Republican News · Thursday 27 February 2002

[An Phoblacht]

Bizarre Colombia trial shifts to Medellin

BY MARTIN SPAIN

The latest, and most bizarre yet, stage of the trial of the three Irishmen in Colombia facing charges of assisting FARC rebels, will get under way in the country's second city, Medellin, next Tuesday.

John Alexander Rodriguez Caviedes, a 20-year-old alleged FARC deserter, is due to give evidence in which he will claim to have witnessed Niall Connolly, Jim Monaghan and Martin McCauley training FARC guerillas while he was a driver for the rebel army.

His evidence will be heard away from the capital, Bogota, where the rest of the trial has been conducted to date and in the presence of a different judge. The reason for this, the prosecution claims, is that the expense of transporting Caviedes, who is in a witness protection scheme, to Bogota was prohibitive.
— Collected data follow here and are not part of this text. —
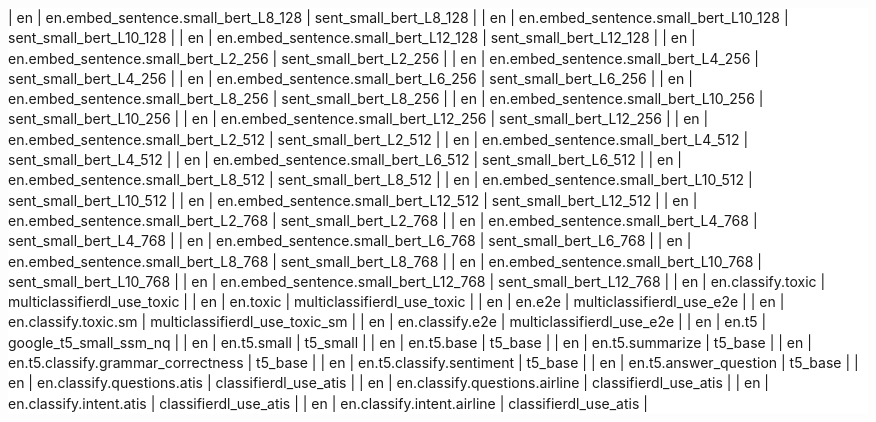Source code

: | en  | en.embed_sentence.small_bert_L8_128             | sent_small_bert_L8_128             |
| en  | en.embed_sentence.small_bert_L10_128            | sent_small_bert_L10_128            |
| en  | en.embed_sentence.small_bert_L12_128            | sent_small_bert_L12_128            |
| en  | en.embed_sentence.small_bert_L2_256             | sent_small_bert_L2_256             |
| en  | en.embed_sentence.small_bert_L4_256             | sent_small_bert_L4_256             |
| en  | en.embed_sentence.small_bert_L6_256             | sent_small_bert_L6_256             |
| en  | en.embed_sentence.small_bert_L8_256             | sent_small_bert_L8_256             |
| en  | en.embed_sentence.small_bert_L10_256            | sent_small_bert_L10_256            |
| en  | en.embed_sentence.small_bert_L12_256            | sent_small_bert_L12_256            |
| en  | en.embed_sentence.small_bert_L2_512             | sent_small_bert_L2_512             |
| en  | en.embed_sentence.small_bert_L4_512             | sent_small_bert_L4_512             |
| en  | en.embed_sentence.small_bert_L6_512             | sent_small_bert_L6_512             |
| en  | en.embed_sentence.small_bert_L8_512             | sent_small_bert_L8_512             |
| en  | en.embed_sentence.small_bert_L10_512            | sent_small_bert_L10_512            |
| en  | en.embed_sentence.small_bert_L12_512            | sent_small_bert_L12_512            |
| en  | en.embed_sentence.small_bert_L2_768             | sent_small_bert_L2_768             |
| en  | en.embed_sentence.small_bert_L4_768             | sent_small_bert_L4_768             |
| en  | en.embed_sentence.small_bert_L6_768             | sent_small_bert_L6_768             |
| en  | en.embed_sentence.small_bert_L8_768             | sent_small_bert_L8_768             |
| en  | en.embed_sentence.small_bert_L10_768            | sent_small_bert_L10_768            |
| en  | en.embed_sentence.small_bert_L12_768            | sent_small_bert_L12_768            |
| en  | en.classify.toxic                               | multiclassifierdl_use_toxic        |
| en  | en.toxic                                        | multiclassifierdl_use_toxic        |
| en  | en.e2e                                          | multiclassifierdl_use_e2e          |
| en  | en.classify.toxic.sm                            | multiclassifierdl_use_toxic_sm     |
| en  | en.classify.e2e                                 | multiclassifierdl_use_e2e          |
| en  | en.t5                                           | google_t5_small_ssm_nq             |
| en  | en.t5.small                                     | t5_small                           |
| en  | en.t5.base                                      | t5_base                            |
| en  | en.t5.summarize                                 | t5_base                            |
| en  | en.t5.classify.grammar_correctness              | t5_base                            |
| en  | en.t5.classify.sentiment                        | t5_base                            |
| en  | en.t5.answer_question                           | t5_base                            |
| en  | en.classify.questions.atis                      | classifierdl_use_atis              |
| en  | en.classify.questions.airline                   | classifierdl_use_atis              |
| en  | en.classify.intent.atis                         | classifierdl_use_atis              |
| en  | en.classify.intent.airline                      | classifierdl_use_atis              |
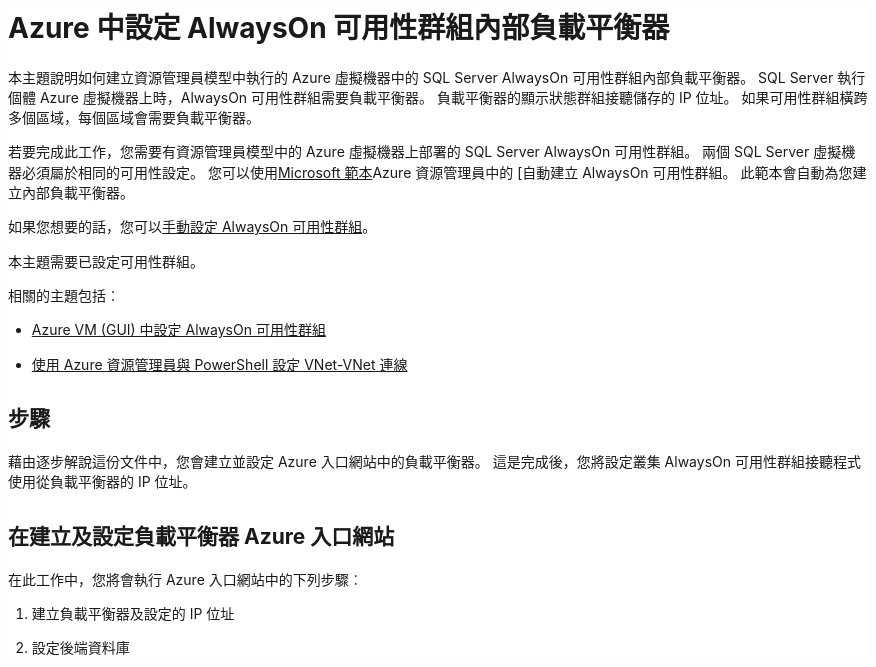<properties
   pageTitle="接聽 AlwaysOn availabilty 群組建立 SQL Server Azure 虛擬機器中的商務連絡人"
   description="建立 SQL Server Azure 虛擬機器中的商務連絡人的接聽 AlwaysOn availabilty 群組的逐步指示"
   services="virtual-machines"
   documentationCenter="na"
   authors="MikeRayMSFT"
   manager="jhubbard"
   editor="monicar"/>

<tags
   ms.service="virtual-machines"
   ms.devlang="na"
   ms.topic="article"
   ms.tgt_pltfrm="vm-windows-sql-server"
   ms.workload="infrastructure-services"
   ms.date="07/12/2016"
   ms.author="MikeRayMSFT"/>

# <a name="configure-an-internal-load-balancer-for-an-alwayson-availability-group-in-azure"></a>Azure 中設定 AlwaysOn 可用性群組內部負載平衡器

本主題說明如何建立資源管理員模型中執行的 Azure 虛擬機器中的 SQL Server AlwaysOn 可用性群組內部負載平衡器。 SQL Server 執行個體 Azure 虛擬機器上時，AlwaysOn 可用性群組需要負載平衡器。 負載平衡器的顯示狀態群組接聽儲存的 IP 位址。 如果可用性群組橫跨多個區域，每個區域會需要負載平衡器。

若要完成此工作，您需要有資源管理員模型中的 Azure 虛擬機器上部署的 SQL Server AlwaysOn 可用性群組。 兩個 SQL Server 虛擬機器必須屬於相同的可用性設定。 您可以使用[Microsoft 範本](virtual-machines-windows-portal-sql-alwayson-availability-groups.md)Azure 資源管理員中的 [自動建立 AlwaysOn 可用性群組。 此範本會自動為您建立內部負載平衡器。 

如果您想要的話，您可以[手動設定 AlwaysOn 可用性群組](virtual-machines-windows-portal-sql-alwayson-availability-groups-manual.md)。

本主題需要已設定可用性群組。  

相關的主題包括︰

 - [Azure VM (GUI) 中設定 AlwaysOn 可用性群組](virtual-machines-windows-portal-sql-alwayson-availability-groups-manual.md)   
 
 - [使用 Azure 資源管理員與 PowerShell 設定 VNet-VNet 連線](../vpn-gateway/vpn-gateway-vnet-vnet-rm-ps.md)

## <a name="steps"></a>步驟

藉由逐步解說這份文件中，您會建立並設定 Azure 入口網站中的負載平衡器。 這是完成後，您將設定叢集 AlwaysOn 可用性群組接聽程式使用從負載平衡器的 IP 位址。

## <a name="create-and-configure-the-load-balancer-in-the-azure-portal"></a>在建立及設定負載平衡器 Azure 入口網站

在此工作中，您將會執行 Azure 入口網站中的下列步驟︰

1. 建立負載平衡器及設定的 IP 位址

1. 設定後端資料庫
The expense invoved in transferring the prosecution and defence teams to Medillin just to hear one witness, who could have been flown to Bogota for $200, raises more than a few questions over this explanation. The more likely and less innocent reason for the shift of venue is that when first proposed, it was hoped his evidence could be given out of the media glare. Originally, it was intended that the defence would have no opportunity to cross examine Caviedes in Medellin but that rather he would present his evidence unchallenged.

Protests to Colombian government ministers, the presiding judge and the prosecution service by international observers and campaigners for the men and the eventual intervention of the Dublin government stymied this ploy, however.

Caviedes swore an affidavit first in September 2001, when lawyers were not present, but contradicted himself by giving different dates when he appeared in court in November 2001. When the contradictory statements were pointed out to him by defence lawyer Pedro Mahecha, he concluded a rambling statement with: "If I said what I said on 7 September, it was because my head, it was astray; I had worries and confusion. If I got the dates muddled it's because if you went through what I am going through and what the reinstated [FARC deserters] are going through, I think you would forget thousands of things, and it's been two months since I made that statement, and two months that I've been locked up; I have nothing else."

Bring Them Home spokesperson Caitríona Ruane and Dublin solicitor Pat Daly are leaving for Colombia on Saturday to observe the proceedings. It is understood also that the defence team is confident that, as with the video evidence of Jim Monaghan produced to contradict the testimony of the other main prosecution witness, testimony from Caviedes will also be effectively refuted.

The defence is set to present to the court sworn affidavits from Síle Maguire, first secretary of the Irish embassy in Mexico, and from Fine Gael TD Jim O'Keeffe, that they were both in the company of Niall Connolly at a dinner in Cuba on a date when Caviedes claims to have observed the three Irishmen in Colombia.

Speaking before her departure, Caitríona Ruane described this latest twist in the case as "a perversion of natural justice".

"The decision to move the trial to another city and before a different judge, just to hear one witness, shows the level of political interference there is in this case," she said. "It is time that the Irish government started acting on its responsibility to its citizens by calling publicly for the men's immediate release. The case against them has already been exposed as a tissue of fabrications, and we haven't even started to present the defence case yet."

The Bring Them Home campaign is organising a protest outside the Department of Foreign Affairs in Dublin on 15 March to protest at the government's failure to give adequate support to the men.

The trial proper is due to resume in Bogota on 25 March, when the defence witnesses will appear.